* _Prompt_
For every line in the material below that holds "glioma", report the line.

* _Source records_
#####

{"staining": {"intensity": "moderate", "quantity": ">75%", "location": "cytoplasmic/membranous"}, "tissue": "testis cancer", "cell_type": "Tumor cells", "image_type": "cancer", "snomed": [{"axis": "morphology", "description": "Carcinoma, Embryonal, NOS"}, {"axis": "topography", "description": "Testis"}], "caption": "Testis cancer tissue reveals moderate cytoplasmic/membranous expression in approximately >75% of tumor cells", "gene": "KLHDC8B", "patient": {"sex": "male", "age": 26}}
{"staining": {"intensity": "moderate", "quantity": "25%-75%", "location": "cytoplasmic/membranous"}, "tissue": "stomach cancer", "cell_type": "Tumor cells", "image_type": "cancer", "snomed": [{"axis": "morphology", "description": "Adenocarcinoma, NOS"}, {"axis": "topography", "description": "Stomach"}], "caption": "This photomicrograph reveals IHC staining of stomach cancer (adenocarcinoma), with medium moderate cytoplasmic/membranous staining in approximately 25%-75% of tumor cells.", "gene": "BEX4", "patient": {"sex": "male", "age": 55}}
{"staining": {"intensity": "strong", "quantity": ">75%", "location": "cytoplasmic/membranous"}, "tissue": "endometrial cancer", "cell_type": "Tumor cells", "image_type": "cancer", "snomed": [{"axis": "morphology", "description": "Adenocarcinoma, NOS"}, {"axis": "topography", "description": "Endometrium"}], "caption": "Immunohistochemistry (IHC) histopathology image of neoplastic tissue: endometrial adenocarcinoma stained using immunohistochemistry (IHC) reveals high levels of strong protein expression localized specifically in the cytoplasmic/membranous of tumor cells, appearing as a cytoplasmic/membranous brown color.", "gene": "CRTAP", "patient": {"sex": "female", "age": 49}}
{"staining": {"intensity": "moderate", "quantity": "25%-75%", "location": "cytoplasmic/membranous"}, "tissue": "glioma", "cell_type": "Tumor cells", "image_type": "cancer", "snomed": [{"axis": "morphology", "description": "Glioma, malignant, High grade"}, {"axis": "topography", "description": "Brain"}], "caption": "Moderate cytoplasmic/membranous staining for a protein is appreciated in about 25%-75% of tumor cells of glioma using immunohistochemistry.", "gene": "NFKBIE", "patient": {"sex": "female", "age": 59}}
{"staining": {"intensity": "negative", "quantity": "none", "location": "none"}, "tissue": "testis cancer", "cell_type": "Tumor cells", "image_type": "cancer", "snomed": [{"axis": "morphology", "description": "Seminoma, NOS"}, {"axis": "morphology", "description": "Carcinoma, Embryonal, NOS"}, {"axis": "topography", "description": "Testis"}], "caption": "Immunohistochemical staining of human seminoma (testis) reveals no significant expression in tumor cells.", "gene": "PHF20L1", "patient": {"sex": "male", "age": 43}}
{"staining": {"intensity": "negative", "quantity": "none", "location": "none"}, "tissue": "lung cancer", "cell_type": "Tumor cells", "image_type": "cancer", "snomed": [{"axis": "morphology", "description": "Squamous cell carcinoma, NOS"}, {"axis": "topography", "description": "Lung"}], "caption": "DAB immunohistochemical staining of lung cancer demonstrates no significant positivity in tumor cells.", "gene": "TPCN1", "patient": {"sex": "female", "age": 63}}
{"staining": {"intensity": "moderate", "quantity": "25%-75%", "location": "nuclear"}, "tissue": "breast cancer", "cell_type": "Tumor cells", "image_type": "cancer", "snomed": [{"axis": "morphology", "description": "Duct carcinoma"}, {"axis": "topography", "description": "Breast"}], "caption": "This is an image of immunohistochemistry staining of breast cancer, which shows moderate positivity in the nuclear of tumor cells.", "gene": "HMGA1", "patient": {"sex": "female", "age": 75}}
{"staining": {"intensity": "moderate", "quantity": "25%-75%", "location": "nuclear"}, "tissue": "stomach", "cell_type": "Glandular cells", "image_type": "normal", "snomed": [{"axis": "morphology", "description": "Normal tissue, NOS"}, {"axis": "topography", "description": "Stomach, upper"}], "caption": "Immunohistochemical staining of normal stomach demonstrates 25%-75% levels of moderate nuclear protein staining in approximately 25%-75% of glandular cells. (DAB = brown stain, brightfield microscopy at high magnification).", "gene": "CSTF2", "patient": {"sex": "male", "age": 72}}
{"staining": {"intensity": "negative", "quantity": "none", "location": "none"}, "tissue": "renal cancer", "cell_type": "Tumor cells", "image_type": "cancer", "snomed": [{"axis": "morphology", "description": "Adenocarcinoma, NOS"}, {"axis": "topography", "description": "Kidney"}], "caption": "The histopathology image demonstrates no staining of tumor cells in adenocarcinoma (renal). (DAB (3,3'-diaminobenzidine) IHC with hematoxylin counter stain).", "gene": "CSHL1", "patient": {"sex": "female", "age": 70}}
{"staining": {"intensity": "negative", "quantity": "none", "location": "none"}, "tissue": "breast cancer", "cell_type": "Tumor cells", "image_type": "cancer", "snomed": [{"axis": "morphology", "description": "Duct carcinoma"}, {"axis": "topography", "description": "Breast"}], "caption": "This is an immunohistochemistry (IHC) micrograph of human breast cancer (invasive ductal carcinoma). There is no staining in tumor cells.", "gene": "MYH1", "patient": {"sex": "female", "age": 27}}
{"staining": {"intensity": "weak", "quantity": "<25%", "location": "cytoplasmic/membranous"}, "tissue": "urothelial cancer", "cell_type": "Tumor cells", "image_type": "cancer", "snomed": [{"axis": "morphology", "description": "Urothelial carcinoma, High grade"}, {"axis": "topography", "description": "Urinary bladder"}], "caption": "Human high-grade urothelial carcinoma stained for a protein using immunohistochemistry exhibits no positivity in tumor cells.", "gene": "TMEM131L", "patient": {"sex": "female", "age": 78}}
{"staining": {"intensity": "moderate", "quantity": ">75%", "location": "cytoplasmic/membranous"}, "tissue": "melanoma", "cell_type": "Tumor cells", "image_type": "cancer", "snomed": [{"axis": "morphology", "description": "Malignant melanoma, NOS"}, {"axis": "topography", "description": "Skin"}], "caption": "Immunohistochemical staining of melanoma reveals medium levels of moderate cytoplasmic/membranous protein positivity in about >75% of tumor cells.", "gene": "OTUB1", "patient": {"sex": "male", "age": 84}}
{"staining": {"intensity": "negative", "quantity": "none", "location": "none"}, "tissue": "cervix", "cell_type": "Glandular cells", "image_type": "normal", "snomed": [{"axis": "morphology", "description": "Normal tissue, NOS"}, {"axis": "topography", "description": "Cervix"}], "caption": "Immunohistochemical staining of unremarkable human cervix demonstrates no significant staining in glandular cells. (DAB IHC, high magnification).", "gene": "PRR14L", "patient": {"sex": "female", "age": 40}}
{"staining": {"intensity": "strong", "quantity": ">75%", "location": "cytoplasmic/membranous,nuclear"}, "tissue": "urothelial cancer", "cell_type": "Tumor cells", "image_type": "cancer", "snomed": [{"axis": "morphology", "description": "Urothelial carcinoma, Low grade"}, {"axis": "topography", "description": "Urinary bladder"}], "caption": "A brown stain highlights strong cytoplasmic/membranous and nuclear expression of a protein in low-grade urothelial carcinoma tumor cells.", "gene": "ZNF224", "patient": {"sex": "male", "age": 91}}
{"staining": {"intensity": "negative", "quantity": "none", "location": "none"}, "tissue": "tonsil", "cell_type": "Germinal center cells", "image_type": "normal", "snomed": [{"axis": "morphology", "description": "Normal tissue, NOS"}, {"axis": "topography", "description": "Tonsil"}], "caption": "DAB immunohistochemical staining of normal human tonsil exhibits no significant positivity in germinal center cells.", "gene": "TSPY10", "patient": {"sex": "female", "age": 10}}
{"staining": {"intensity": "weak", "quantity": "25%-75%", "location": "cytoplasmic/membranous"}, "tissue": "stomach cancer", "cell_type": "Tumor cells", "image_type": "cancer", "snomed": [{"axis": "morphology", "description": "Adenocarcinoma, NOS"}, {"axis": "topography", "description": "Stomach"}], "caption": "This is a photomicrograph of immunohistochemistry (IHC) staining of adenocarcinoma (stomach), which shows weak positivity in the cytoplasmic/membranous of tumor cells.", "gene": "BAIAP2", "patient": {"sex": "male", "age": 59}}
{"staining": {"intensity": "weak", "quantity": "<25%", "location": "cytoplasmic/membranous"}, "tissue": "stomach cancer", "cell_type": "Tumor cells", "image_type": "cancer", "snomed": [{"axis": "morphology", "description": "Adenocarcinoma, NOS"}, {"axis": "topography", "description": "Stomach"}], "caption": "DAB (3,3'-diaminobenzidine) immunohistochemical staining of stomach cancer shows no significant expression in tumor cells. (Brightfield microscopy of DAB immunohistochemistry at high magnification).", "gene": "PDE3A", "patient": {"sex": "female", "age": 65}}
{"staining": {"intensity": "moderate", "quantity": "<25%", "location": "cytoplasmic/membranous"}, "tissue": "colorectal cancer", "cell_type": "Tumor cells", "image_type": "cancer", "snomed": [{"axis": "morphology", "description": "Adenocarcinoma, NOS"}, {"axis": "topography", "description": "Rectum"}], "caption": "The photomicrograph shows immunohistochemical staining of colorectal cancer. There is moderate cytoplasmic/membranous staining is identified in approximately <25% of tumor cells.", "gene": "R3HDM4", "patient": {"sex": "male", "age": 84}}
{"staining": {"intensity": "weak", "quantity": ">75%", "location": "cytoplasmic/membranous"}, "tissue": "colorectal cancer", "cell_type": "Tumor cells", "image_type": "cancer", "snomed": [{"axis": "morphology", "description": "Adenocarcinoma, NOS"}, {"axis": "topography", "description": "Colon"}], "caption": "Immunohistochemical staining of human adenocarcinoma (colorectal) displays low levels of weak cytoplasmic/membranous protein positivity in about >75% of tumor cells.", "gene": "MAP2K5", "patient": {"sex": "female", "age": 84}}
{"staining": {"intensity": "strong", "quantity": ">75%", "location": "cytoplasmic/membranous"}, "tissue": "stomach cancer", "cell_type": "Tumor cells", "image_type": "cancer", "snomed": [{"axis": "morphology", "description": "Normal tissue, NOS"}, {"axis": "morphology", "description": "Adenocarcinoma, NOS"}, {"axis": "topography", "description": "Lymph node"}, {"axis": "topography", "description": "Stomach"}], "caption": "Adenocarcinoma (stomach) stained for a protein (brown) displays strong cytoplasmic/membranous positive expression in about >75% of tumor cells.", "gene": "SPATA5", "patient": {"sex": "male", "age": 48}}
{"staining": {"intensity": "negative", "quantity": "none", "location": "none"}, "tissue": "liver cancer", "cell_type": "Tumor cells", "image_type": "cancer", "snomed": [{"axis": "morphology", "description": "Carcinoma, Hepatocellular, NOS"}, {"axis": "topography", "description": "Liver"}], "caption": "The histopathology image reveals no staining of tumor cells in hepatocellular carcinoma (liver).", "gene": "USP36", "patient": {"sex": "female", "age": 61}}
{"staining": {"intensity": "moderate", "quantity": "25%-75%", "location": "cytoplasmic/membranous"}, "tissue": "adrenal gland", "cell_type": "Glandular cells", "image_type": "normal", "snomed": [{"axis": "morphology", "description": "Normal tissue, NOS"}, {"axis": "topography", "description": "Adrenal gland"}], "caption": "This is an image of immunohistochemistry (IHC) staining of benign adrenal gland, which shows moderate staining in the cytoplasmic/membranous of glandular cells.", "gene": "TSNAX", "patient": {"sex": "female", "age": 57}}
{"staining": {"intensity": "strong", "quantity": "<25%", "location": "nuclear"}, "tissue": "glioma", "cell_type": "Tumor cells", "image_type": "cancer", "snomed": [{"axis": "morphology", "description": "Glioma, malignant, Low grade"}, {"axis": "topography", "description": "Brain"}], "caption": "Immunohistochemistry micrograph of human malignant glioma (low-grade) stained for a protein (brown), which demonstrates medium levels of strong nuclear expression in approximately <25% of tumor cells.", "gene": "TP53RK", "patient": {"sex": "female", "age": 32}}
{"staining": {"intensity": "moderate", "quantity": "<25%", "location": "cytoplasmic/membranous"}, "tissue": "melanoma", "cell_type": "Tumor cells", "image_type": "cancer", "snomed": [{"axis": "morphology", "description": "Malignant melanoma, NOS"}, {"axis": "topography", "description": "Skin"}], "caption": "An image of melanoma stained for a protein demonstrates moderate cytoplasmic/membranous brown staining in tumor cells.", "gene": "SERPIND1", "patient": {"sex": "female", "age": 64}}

#####

* _Solved problem_
{"staining": {"intensity": "moderate", "quantity": "25%-75%", "location": "cytoplasmic/membranous"}, "tissue": "glioma", "cell_type": "Tumor cells", "image_type": "cancer", "snomed": [{"axis": "morphology", "description": "Glioma, malignant, High grade"}, {"axis": "topography", "description": "Brain"}], "caption": "Moderate cytoplasmic/membranous staining for a protein is appreciated in about 25%-75% of tumor cells of glioma using immunohistochemistry.", "gene": "NFKBIE", "patient": {"sex": "female", "age": 59}}
{"staining": {"intensity": "strong", "quantity": "<25%", "location": "nuclear"}, "tissue": "glioma", "cell_type": "Tumor cells", "image_type": "cancer", "snomed": [{"axis": "morphology", "description": "Glioma, malignant, Low grade"}, {"axis": "topography", "description": "Brain"}], "caption": "Immunohistochemistry micrograph of human malignant glioma (low-grade) stained for a protein (brown), which demonstrates medium levels of strong nuclear expression in approximately <25% of tumor cells.", "gene": "TP53RK", "patient": {"sex": "female", "age": 32}}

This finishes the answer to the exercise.